*What you should do*
Transcribe the data exactly. Leave nothing out.

[Records excerpted from a collection]
* * * *

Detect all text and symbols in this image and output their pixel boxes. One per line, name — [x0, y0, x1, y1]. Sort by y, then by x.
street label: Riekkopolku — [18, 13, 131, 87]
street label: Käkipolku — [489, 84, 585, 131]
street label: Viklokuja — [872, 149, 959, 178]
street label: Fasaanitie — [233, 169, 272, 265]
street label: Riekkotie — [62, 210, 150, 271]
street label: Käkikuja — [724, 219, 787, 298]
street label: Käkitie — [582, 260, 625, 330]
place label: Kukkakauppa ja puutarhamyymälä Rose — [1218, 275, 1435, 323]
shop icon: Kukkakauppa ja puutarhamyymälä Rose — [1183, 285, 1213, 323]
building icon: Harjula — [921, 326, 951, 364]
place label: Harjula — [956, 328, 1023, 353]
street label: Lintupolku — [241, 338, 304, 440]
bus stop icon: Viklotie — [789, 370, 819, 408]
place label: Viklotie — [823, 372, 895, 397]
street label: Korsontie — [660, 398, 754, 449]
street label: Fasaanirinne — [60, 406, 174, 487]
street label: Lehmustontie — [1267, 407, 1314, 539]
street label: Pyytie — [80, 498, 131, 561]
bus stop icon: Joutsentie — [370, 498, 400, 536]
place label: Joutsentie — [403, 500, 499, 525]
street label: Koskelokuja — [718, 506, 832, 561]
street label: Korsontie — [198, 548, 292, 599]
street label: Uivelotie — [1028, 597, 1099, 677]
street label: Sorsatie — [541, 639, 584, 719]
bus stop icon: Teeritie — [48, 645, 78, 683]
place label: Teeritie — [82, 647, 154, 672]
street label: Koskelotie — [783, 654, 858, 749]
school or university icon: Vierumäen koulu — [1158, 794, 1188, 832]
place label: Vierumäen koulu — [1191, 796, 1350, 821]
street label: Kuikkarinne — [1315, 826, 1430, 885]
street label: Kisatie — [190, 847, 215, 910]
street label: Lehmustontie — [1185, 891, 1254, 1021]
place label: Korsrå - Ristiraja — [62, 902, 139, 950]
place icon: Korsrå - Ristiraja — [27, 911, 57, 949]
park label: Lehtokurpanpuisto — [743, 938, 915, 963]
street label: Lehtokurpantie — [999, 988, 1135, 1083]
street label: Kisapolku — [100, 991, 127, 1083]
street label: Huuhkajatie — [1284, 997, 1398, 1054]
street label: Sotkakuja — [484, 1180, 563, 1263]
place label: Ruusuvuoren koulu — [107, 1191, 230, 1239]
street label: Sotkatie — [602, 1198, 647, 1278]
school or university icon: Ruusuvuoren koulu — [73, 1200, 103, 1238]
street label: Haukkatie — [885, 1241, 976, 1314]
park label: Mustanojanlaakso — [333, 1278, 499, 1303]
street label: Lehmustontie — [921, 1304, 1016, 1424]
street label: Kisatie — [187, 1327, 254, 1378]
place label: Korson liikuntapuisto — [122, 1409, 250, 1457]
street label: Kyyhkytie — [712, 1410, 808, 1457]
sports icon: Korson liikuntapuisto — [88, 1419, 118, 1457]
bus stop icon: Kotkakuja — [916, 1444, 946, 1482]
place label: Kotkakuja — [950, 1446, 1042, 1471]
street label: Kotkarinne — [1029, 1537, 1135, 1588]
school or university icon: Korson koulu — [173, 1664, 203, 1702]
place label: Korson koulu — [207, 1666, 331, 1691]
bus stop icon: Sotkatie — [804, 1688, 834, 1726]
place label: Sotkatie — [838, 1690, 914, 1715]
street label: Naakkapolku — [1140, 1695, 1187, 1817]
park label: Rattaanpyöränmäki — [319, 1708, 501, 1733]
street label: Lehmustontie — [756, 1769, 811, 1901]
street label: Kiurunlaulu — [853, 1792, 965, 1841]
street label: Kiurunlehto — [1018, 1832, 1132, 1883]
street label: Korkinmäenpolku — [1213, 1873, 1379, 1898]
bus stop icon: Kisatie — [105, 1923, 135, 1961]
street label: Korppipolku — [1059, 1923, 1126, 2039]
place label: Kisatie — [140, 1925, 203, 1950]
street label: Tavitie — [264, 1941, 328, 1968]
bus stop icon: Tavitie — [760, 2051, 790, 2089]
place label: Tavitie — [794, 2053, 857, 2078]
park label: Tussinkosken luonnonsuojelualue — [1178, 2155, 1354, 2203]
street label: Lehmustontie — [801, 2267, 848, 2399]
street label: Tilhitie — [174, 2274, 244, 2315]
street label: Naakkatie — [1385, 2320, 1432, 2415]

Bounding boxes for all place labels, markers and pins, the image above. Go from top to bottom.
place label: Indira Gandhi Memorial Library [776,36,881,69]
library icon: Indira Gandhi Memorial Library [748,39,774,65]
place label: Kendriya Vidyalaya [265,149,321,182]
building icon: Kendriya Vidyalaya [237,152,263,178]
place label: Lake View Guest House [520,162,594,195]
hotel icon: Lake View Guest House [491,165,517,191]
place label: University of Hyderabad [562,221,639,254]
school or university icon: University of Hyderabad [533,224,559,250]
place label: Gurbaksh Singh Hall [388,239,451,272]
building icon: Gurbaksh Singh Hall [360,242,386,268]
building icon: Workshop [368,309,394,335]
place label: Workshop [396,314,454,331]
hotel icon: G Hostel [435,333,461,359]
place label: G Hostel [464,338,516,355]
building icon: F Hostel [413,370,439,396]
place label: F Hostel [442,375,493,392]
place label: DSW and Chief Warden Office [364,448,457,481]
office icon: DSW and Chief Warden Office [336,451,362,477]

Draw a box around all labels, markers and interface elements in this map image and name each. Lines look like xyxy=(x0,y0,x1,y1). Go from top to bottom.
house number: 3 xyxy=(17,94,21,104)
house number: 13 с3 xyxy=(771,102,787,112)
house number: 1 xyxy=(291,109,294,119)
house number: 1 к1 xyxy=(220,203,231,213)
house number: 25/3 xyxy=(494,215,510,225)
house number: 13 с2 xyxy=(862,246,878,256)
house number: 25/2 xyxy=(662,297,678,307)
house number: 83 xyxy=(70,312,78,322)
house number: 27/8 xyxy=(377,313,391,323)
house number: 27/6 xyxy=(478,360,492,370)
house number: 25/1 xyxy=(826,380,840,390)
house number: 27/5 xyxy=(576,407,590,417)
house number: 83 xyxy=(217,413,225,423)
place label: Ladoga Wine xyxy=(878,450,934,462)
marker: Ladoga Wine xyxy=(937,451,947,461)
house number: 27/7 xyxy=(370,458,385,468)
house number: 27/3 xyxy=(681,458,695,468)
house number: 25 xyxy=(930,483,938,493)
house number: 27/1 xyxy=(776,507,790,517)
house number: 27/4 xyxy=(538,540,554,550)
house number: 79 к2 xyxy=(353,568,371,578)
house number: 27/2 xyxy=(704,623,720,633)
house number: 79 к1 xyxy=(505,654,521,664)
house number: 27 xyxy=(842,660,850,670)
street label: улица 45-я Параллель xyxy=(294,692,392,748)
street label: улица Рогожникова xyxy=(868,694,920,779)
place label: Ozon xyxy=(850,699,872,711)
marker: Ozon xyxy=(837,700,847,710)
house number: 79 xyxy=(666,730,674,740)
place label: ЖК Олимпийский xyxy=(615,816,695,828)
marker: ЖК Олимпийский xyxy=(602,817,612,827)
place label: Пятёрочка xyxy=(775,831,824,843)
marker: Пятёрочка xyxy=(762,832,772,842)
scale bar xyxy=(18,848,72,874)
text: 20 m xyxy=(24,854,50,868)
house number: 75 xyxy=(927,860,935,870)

* * * *

*Output for this task*
Detect all text and symbols in this image and output their pixel boxes. One per line, name — [x0, y0, x1, y1]. Sort by y, then by x.
street label: Riekkopolku — [18, 13, 131, 87]
street label: Käkipolku — [489, 84, 585, 131]
street label: Viklokuja — [872, 149, 959, 178]
street label: Fasaanitie — [233, 169, 272, 265]
street label: Riekkotie — [62, 210, 150, 271]
street label: Käkikuja — [724, 219, 787, 298]
street label: Käkitie — [582, 260, 625, 330]
place label: Kukkakauppa ja puutarhamyymälä Rose — [1218, 275, 1435, 323]
shop icon: Kukkakauppa ja puutarhamyymälä Rose — [1183, 285, 1213, 323]
building icon: Harjula — [921, 326, 951, 364]
place label: Harjula — [956, 328, 1023, 353]
street label: Lintupolku — [241, 338, 304, 440]
bus stop icon: Viklotie — [789, 370, 819, 408]
place label: Viklotie — [823, 372, 895, 397]
street label: Korsontie — [660, 398, 754, 449]
street label: Fasaanirinne — [60, 406, 174, 487]
street label: Lehmustontie — [1267, 407, 1314, 539]
street label: Pyytie — [80, 498, 131, 561]
bus stop icon: Joutsentie — [370, 498, 400, 536]
place label: Joutsentie — [403, 500, 499, 525]
street label: Koskelokuja — [718, 506, 832, 561]
street label: Korsontie — [198, 548, 292, 599]
street label: Uivelotie — [1028, 597, 1099, 677]
street label: Sorsatie — [541, 639, 584, 719]
bus stop icon: Teeritie — [48, 645, 78, 683]
place label: Teeritie — [82, 647, 154, 672]
street label: Koskelotie — [783, 654, 858, 749]
school or university icon: Vierumäen koulu — [1158, 794, 1188, 832]
place label: Vierumäen koulu — [1191, 796, 1350, 821]
street label: Kuikkarinne — [1315, 826, 1430, 885]
street label: Kisatie — [190, 847, 215, 910]
street label: Lehmustontie — [1185, 891, 1254, 1021]
place label: Korsrå - Ristiraja — [62, 902, 139, 950]
place icon: Korsrå - Ristiraja — [27, 911, 57, 949]
park label: Lehtokurpanpuisto — [743, 938, 915, 963]
street label: Lehtokurpantie — [999, 988, 1135, 1083]
street label: Kisapolku — [100, 991, 127, 1083]
street label: Huuhkajatie — [1284, 997, 1398, 1054]
street label: Sotkakuja — [484, 1180, 563, 1263]
place label: Ruusuvuoren koulu — [107, 1191, 230, 1239]
street label: Sotkatie — [602, 1198, 647, 1278]
school or university icon: Ruusuvuoren koulu — [73, 1200, 103, 1238]
street label: Haukkatie — [885, 1241, 976, 1314]
park label: Mustanojanlaakso — [333, 1278, 499, 1303]
street label: Lehmustontie — [921, 1304, 1016, 1424]
street label: Kisatie — [187, 1327, 254, 1378]
place label: Korson liikuntapuisto — [122, 1409, 250, 1457]
street label: Kyyhkytie — [712, 1410, 808, 1457]
sports icon: Korson liikuntapuisto — [88, 1419, 118, 1457]
bus stop icon: Kotkakuja — [916, 1444, 946, 1482]
place label: Kotkakuja — [950, 1446, 1042, 1471]
street label: Kotkarinne — [1029, 1537, 1135, 1588]
school or university icon: Korson koulu — [173, 1664, 203, 1702]
place label: Korson koulu — [207, 1666, 331, 1691]
bus stop icon: Sotkatie — [804, 1688, 834, 1726]
place label: Sotkatie — [838, 1690, 914, 1715]
street label: Naakkapolku — [1140, 1695, 1187, 1817]
park label: Rattaanpyöränmäki — [319, 1708, 501, 1733]
street label: Lehmustontie — [756, 1769, 811, 1901]
street label: Kiurunlaulu — [853, 1792, 965, 1841]
street label: Kiurunlehto — [1018, 1832, 1132, 1883]
street label: Korkinmäenpolku — [1213, 1873, 1379, 1898]
bus stop icon: Kisatie — [105, 1923, 135, 1961]
street label: Korppipolku — [1059, 1923, 1126, 2039]
place label: Kisatie — [140, 1925, 203, 1950]
street label: Tavitie — [264, 1941, 328, 1968]
bus stop icon: Tavitie — [760, 2051, 790, 2089]
place label: Tavitie — [794, 2053, 857, 2078]
park label: Tussinkosken luonnonsuojelualue — [1178, 2155, 1354, 2203]
street label: Lehmustontie — [801, 2267, 848, 2399]
street label: Tilhitie — [174, 2274, 244, 2315]
street label: Naakkatie — [1385, 2320, 1432, 2415]

Bounding boxes for all place labels, markers and pins, the image above. Go from top to bottom.
place label: Indira Gandhi Memorial Library [776,36,881,69]
library icon: Indira Gandhi Memorial Library [748,39,774,65]
place label: Kendriya Vidyalaya [265,149,321,182]
building icon: Kendriya Vidyalaya [237,152,263,178]
place label: Lake View Guest House [520,162,594,195]
hotel icon: Lake View Guest House [491,165,517,191]
place label: University of Hyderabad [562,221,639,254]
school or university icon: University of Hyderabad [533,224,559,250]
place label: Gurbaksh Singh Hall [388,239,451,272]
building icon: Gurbaksh Singh Hall [360,242,386,268]
building icon: Workshop [368,309,394,335]
place label: Workshop [396,314,454,331]
hotel icon: G Hostel [435,333,461,359]
place label: G Hostel [464,338,516,355]
building icon: F Hostel [413,370,439,396]
place label: F Hostel [442,375,493,392]
place label: DSW and Chief Warden Office [364,448,457,481]
office icon: DSW and Chief Warden Office [336,451,362,477]

Draw a box around all labels, markers and interface elements in this map image and name each. Lines look like xyxy=(x0,y0,x1,y1). Go from top to bottom.
house number: 3 xyxy=(17,94,21,104)
house number: 13 с3 xyxy=(771,102,787,112)
house number: 1 xyxy=(291,109,294,119)
house number: 1 к1 xyxy=(220,203,231,213)
house number: 25/3 xyxy=(494,215,510,225)
house number: 13 с2 xyxy=(862,246,878,256)
house number: 25/2 xyxy=(662,297,678,307)
house number: 83 xyxy=(70,312,78,322)
house number: 27/8 xyxy=(377,313,391,323)
house number: 27/6 xyxy=(478,360,492,370)
house number: 25/1 xyxy=(826,380,840,390)
house number: 27/5 xyxy=(576,407,590,417)
house number: 83 xyxy=(217,413,225,423)
place label: Ladoga Wine xyxy=(878,450,934,462)
marker: Ladoga Wine xyxy=(937,451,947,461)
house number: 27/7 xyxy=(370,458,385,468)
house number: 27/3 xyxy=(681,458,695,468)
house number: 25 xyxy=(930,483,938,493)
house number: 27/1 xyxy=(776,507,790,517)
house number: 27/4 xyxy=(538,540,554,550)
house number: 79 к2 xyxy=(353,568,371,578)
house number: 27/2 xyxy=(704,623,720,633)
house number: 79 к1 xyxy=(505,654,521,664)
house number: 27 xyxy=(842,660,850,670)
street label: улица 45-я Параллель xyxy=(294,692,392,748)
street label: улица Рогожникова xyxy=(868,694,920,779)
place label: Ozon xyxy=(850,699,872,711)
marker: Ozon xyxy=(837,700,847,710)
house number: 79 xyxy=(666,730,674,740)
place label: ЖК Олимпийский xyxy=(615,816,695,828)
marker: ЖК Олимпийский xyxy=(602,817,612,827)
place label: Пятёрочка xyxy=(775,831,824,843)
marker: Пятёрочка xyxy=(762,832,772,842)
scale bar xyxy=(18,848,72,874)
text: 20 m xyxy=(24,854,50,868)
house number: 75 xyxy=(927,860,935,870)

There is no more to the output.